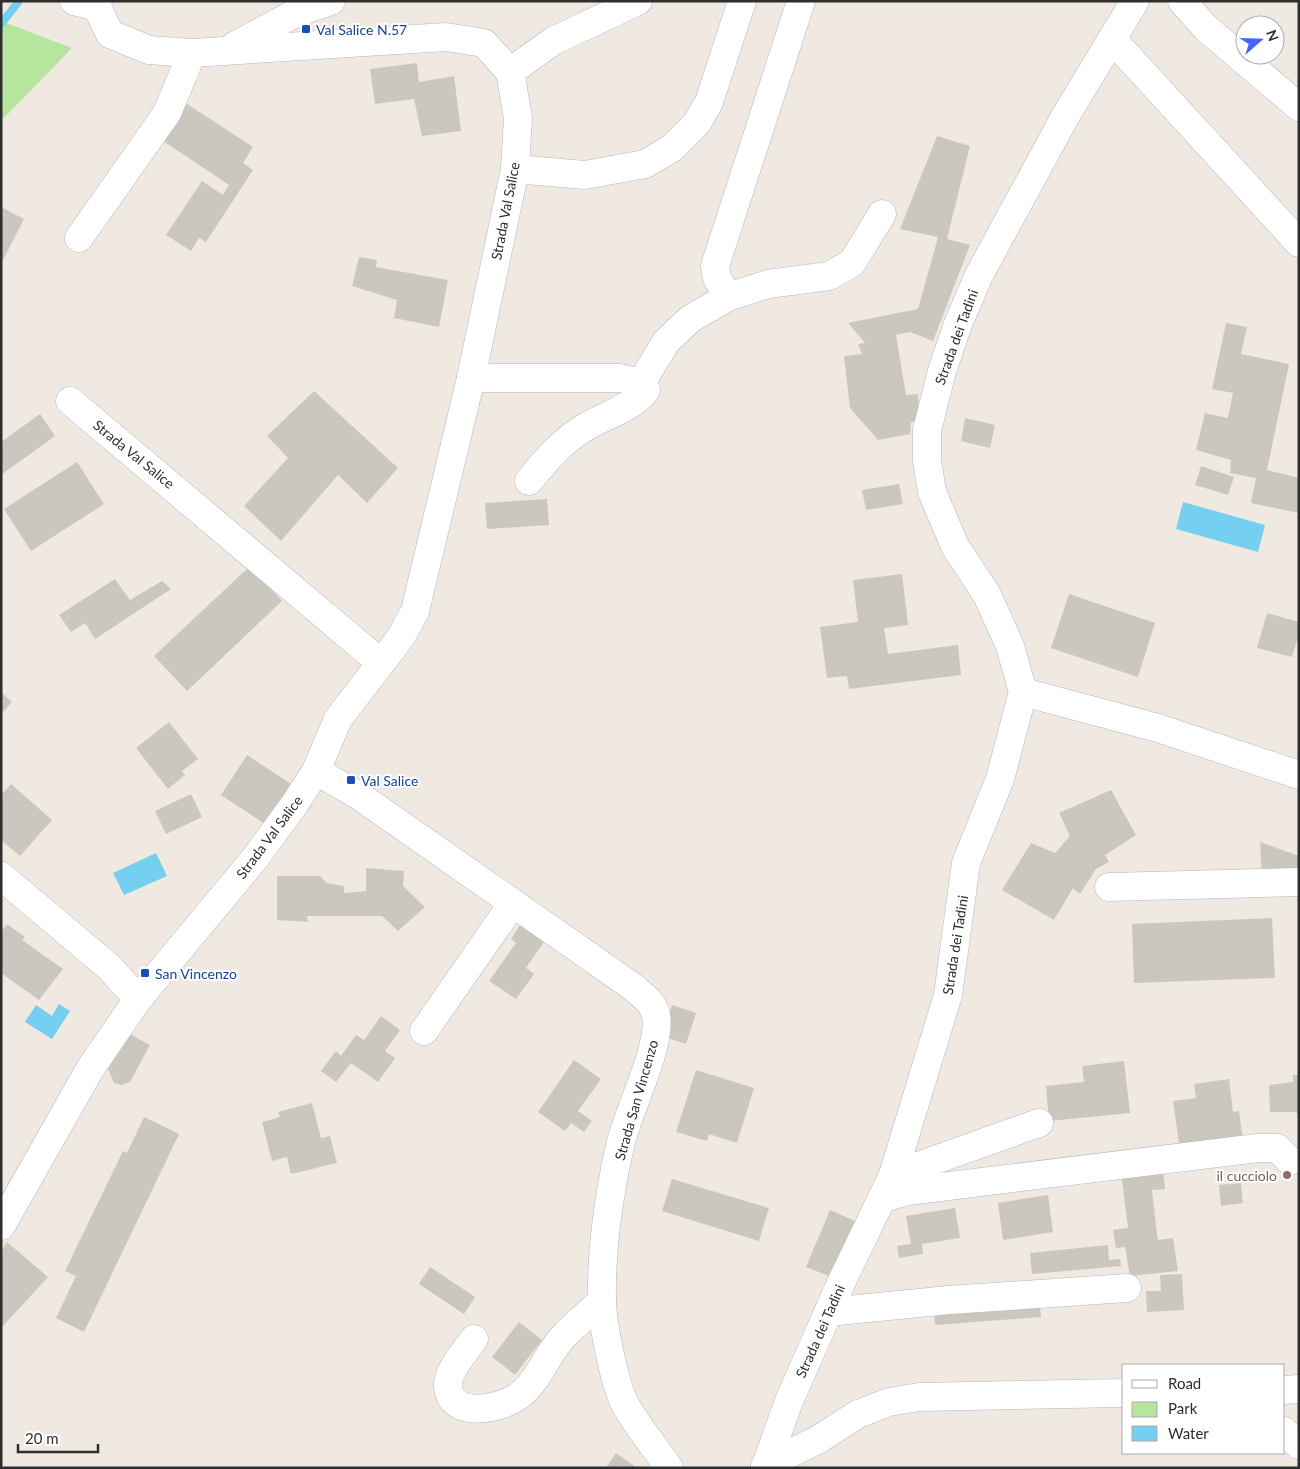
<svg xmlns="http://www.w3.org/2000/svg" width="1300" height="1469" viewBox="0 0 1300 1469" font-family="Lato,sans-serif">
<rect width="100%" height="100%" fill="#efe9e1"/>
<!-- green -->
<path fill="#b6e59e" d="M 1,21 L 72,48 L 1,121 Z"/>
<!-- water -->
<g fill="#75cff0">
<path d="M 1183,502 L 1265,525 L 1258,552 L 1176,529 Z"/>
<path d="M 156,853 L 167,876 L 124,895 L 113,873 Z"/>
<path d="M 59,1004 L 70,1011 L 52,1039 L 25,1022 L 36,1005 L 52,1016 Z"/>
</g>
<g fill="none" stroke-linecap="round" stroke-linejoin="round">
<!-- stream -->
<path stroke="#75cff0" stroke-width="8" d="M 1,24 L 19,1"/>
</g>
<!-- building -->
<g fill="#cbc7bf">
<path d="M 417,63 L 419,82 L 454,76 L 461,131 L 422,136 L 414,99 L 375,104 L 370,69 Z"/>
<path d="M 181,100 L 253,147 L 243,163 L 253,170 L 206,242 L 199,238 L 191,251 L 166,235 L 202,181 L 223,195 L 229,185 L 157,137 Z"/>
<path d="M 937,136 L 970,146 L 947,239 L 970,245 L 933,341 L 910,332 L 896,335 L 906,395 L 918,394 L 919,421 L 911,422 L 910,434 L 878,440 L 850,408 L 844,356 L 862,354 L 858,344 L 865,343 L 848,323 L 918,309 L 938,237 L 900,229 Z"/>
<path d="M 1,207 L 24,219 L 1,264 Z"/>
<path d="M 359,257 L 377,260 L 376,267 L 448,280 L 439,327 L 394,318 L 397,300 L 352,286 Z"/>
<path d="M 1226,323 L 1247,327 L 1241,354 L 1289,364 L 1267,470 L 1299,478 L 1299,513 L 1251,503 L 1256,478 L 1230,473 L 1231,460 L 1196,450 L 1205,413 L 1228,418 L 1233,393 L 1212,389 Z"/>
<path d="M 314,391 L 398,468 L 367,503 L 338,475 L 281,541 L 244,506 L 288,458 L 267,436 Z"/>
<path d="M 40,414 L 55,436 L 1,475 L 1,442 Z"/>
<path d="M 965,418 L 995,425 L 990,448 L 961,441 Z"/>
<path d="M 77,462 L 104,504 L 31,551 L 4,509 Z"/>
<path d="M 1201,466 L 1234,477 L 1228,495 L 1195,485 Z"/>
<path d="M 899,484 L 903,504 L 866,510 L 862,490 Z"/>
<path d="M 547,499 L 549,525 L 487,529 L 485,503 Z"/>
<path d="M 250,566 L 282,601 L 187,691 L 154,656 Z"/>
<path d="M 902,574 L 908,625 L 884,628 L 888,654 L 958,645 L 961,675 L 849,689 L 847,676 L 827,678 L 820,627 L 858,622 L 853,580 Z"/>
<path d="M 115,579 L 130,600 L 162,581 L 171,589 L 95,639 L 85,623 L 71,632 L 59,615 Z"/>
<path d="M 1069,594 L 1155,623 L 1138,677 L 1051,648 Z"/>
<path d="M 1267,613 L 1299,622 L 1299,634 L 1292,657 L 1257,648 Z"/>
<path d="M 1,692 L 12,702 L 3,712 L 1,710 Z"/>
<path d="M 169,722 L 198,759 L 182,771 L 185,775 L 168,789 L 136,748 Z"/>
<path d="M 247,755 L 291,784 L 265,824 L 221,795 Z"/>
<path d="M 11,784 L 52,820 L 20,856 L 1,840 L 1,795 Z"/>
<path d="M 1111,790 L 1136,835 L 1105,855 L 1109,862 L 1096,869 L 1080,894 L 1073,888 L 1054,920 L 1002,890 L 1031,843 L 1055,853 L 1070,836 L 1059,813 Z"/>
<path d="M 191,794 L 202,817 L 166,834 L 155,811 Z"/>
<path d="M 1260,842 L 1299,856 L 1299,873 L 1262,875 Z"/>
<path d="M 366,868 L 404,871 L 403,886 L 425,907 L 398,931 L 382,916 L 307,916 L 308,922 L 277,920 L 277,876 L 320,876 L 326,883 L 344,886 L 344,893 L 366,891 Z"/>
<path d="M 1272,918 L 1275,978 L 1134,983 L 1132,924 Z"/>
<path d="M 522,922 L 546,939 L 526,968 L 534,974 L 516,999 L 489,981 L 516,943 L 511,939 Z"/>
<path d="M 7,924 L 25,937 L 22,940 L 63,969 L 39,1000 L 1,973 L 1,932 Z"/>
<path d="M 672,1005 L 696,1013 L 686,1044 L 662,1036 Z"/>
<path d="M 381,1016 L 400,1030 L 385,1051 L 395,1058 L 378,1082 L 351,1063 L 336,1082 L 321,1071 L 336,1051 L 341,1056 L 356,1035 L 364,1040 Z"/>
<path d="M 128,1033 L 150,1045 L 130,1082 L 121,1085 L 114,1083 L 108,1069 Z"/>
<path d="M 574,1060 L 601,1079 L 578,1111 L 592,1121 L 584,1132 L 571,1123 L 565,1131 L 538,1112 Z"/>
<path d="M 1124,1061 L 1130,1113 L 1049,1121 L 1046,1086 L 1084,1082 L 1082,1066 Z"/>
<path d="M 696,1070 L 754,1088 L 737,1143 L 709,1134 L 707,1141 L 676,1132 Z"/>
<path d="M 1293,1075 L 1299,1075 L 1299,1115 L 1296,1112 L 1270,1112 L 1269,1085 L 1293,1082 Z"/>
<path d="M 1229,1079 L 1233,1112 L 1239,1111 L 1244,1148 L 1181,1157 L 1173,1101 L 1196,1098 L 1194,1084 Z"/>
<path d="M 312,1103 L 321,1138 L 330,1136 L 337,1163 L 291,1174 L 287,1157 L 272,1161 L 262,1122 L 280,1117 L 278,1112 Z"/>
<path d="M 144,1117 L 179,1134 L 84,1332 L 56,1318 L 76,1276 L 65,1271 L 123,1151 L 127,1153 Z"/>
<path d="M 1163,1168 L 1165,1189 L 1152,1190 L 1156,1226 L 1158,1240 L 1173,1238 L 1178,1271 L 1130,1276 L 1125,1247 L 1116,1248 L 1113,1230 L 1128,1228 L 1121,1172 Z"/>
<path d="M 672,1179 L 769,1208 L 759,1241 L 662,1211 Z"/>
<path d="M 1241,1183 L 1243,1203 L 1221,1206 L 1219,1185 Z"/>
<path d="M 1048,1195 L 1053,1232 L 1003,1240 L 998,1203 Z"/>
<path d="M 955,1208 L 960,1238 L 922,1244 L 923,1254 L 899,1258 L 897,1246 L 911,1244 L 906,1216 Z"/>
<path d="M 830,1210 L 857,1222 L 834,1278 L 806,1267 Z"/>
<path d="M 7,1242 L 48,1277 L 1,1328 L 1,1252 Z"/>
<path d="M 1108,1245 L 1109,1260 L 1120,1259 L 1121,1266 L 1032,1274 L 1030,1253 Z"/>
<path d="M 430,1267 L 475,1297 L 464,1314 L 419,1284 Z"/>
<path d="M 1182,1274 L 1184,1310 L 1147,1312 L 1146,1291 L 1161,1291 L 1160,1275 Z"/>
<path d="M 1039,1297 L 1041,1317 L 935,1325 L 933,1306 Z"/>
<path d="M 519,1322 L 542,1340 L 515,1375 L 492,1357 Z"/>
<path d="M 616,1453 L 637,1468 L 606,1468 Z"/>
</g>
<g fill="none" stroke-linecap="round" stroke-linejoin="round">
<defs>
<g id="minor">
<path d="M 74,1 L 97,7"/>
<path d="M 1182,1 L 1206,28 L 1299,107"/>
<path d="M 1112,39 L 1299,243"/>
<path d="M 234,46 L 298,12 L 331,1"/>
<path d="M 510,72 L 553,41 L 638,1"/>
<path d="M 515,169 L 585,175 L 645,164 L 672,148 L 697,123 L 709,102 L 742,1"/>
<path d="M 79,238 L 167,113 L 192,53"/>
<path d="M 728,297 L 717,278 L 715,266 L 801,1"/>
<path d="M 471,378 L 620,378 L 641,383 L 666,342 L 690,319 L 728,297 L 768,284 L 829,276 L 852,263 L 882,214"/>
<path d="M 70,401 L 381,663"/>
<path d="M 529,481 C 545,461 562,441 584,428 C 605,415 631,409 646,390 L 641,383"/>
<path d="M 1023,692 L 1010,646 L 987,595 L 955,546 L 932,492 L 927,461 L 927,430 L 942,371 L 958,324 L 979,275 L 1066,115 L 1135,1"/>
<path d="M 316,771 L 361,797 L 633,987 C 642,995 653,1002 656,1015 C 662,1047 627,1112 620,1146 C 609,1193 601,1251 602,1299 C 602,1322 615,1387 626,1406 C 638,1427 655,1447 669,1468"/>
<path d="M 1,876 L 109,967 L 138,999"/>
<path d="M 1109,887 L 1299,882"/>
<path d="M 424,1031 L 513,903"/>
<path d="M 893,1175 L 1039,1123"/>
<path d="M 883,1198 L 908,1191 L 1258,1148 L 1277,1148 L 1290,1161"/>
<path d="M 1,1226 L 90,1069 L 138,999 L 256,857 L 294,805 L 316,771 L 338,719 L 401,637 L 415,611 L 471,378 L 515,169 L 518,118 L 510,72 L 484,43 L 446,37 L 192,53 L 149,50 L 110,34 L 97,7 L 98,1"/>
<path d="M 828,1312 L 949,1300 L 1127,1288"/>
<path d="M 474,1339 C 466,1351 448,1369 448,1385 C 449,1419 498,1410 517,1397 C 538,1383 546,1355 563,1337 C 575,1324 590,1313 602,1300"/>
<path d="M 1284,1390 L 1299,1389"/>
<path d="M 1284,1431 L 1299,1445"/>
<path d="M 765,1466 L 819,1439 L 858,1414 L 889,1402 L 919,1397 L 1124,1393"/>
<path d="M 765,1468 L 789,1401 L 841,1283 L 893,1175 L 948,995 L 966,863 L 1000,779 L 1023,692 L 1158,728 L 1299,775"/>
</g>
</defs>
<!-- minor casing -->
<use href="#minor" stroke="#b4b7c1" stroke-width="29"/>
<!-- minor -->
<use href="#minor" stroke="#fff" stroke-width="28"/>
</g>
<!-- markers -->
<g fill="#1a4fb4" stroke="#fff" stroke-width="2">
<rect x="301" y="24" width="10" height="10" rx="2.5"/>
<rect x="346" y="775" width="10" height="10" rx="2.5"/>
<rect x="140" y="968" width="10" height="10" rx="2.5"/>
</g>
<circle fill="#8d6e63" stroke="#fff" stroke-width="2" cx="1287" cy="1175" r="5"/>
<g text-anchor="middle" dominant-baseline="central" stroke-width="4" stroke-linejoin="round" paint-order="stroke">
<!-- transit labels -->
<g font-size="14" fill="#164399" stroke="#fff" text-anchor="start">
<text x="316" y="29">Val Salice N.57</text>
<text x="361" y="780">Val Salice</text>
<text x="155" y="973">San Vincenzo</text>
</g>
<!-- street labels -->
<g font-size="14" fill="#2e2e2e" stroke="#fff">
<text transform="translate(505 211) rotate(-79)">Strada Val Salice</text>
<text transform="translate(956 337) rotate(-70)">Strada dei Tadini</text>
<text transform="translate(134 454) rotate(39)">Strada Val Salice</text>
<text transform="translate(269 837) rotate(-53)">Strada Val Salice</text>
<text transform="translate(955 945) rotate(-81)">Strada dei Tadini</text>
<text transform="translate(636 1100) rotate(-74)">Strada San Vincenzo</text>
<text transform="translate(820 1331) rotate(-66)">Strada dei Tadini</text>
</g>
<!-- education labels -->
<g font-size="14" fill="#785e54" stroke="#fff" text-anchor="end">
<text x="1277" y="1175">il cucciolo</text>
</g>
</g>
<!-- border -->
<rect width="1300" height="1469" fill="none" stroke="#2e2e2e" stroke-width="5"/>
<!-- legend -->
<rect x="1122" y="1364" width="162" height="90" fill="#ffffff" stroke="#ababab"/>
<rect x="1132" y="1380" width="25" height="8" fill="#ffffff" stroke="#ababab"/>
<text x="1168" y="1389" font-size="15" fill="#2e2e2e">Road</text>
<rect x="1132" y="1402" width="25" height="15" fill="#b6e59e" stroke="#ababab"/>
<text x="1168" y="1414" font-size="15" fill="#2e2e2e">Park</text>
<rect x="1132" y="1426" width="25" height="15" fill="#75cff0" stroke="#ababab"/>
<text x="1168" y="1439" font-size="15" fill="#2e2e2e">Water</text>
<!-- north arrow -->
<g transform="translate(1260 40) rotate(70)"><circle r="24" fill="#ffffff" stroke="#ababab"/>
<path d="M0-4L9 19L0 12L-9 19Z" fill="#4264fb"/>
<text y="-8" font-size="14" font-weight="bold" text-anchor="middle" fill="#2e2e2e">N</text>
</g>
<!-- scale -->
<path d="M18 1444v8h80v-8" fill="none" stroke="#2e2e2e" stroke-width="2.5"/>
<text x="25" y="1444" font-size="15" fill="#2e2e2e" stroke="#ffffff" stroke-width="4" paint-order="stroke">20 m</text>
</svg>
::::::
Exercise details
Take every line from the records above that has the word "middle" and copy it.

Written solution
<g text-anchor="middle" dominant-baseline="central" stroke-width="4" stroke-linejoin="round" paint-order="stroke">
<text y="-8" font-size="14" font-weight="bold" text-anchor="middle" fill="#2e2e2e">N</text>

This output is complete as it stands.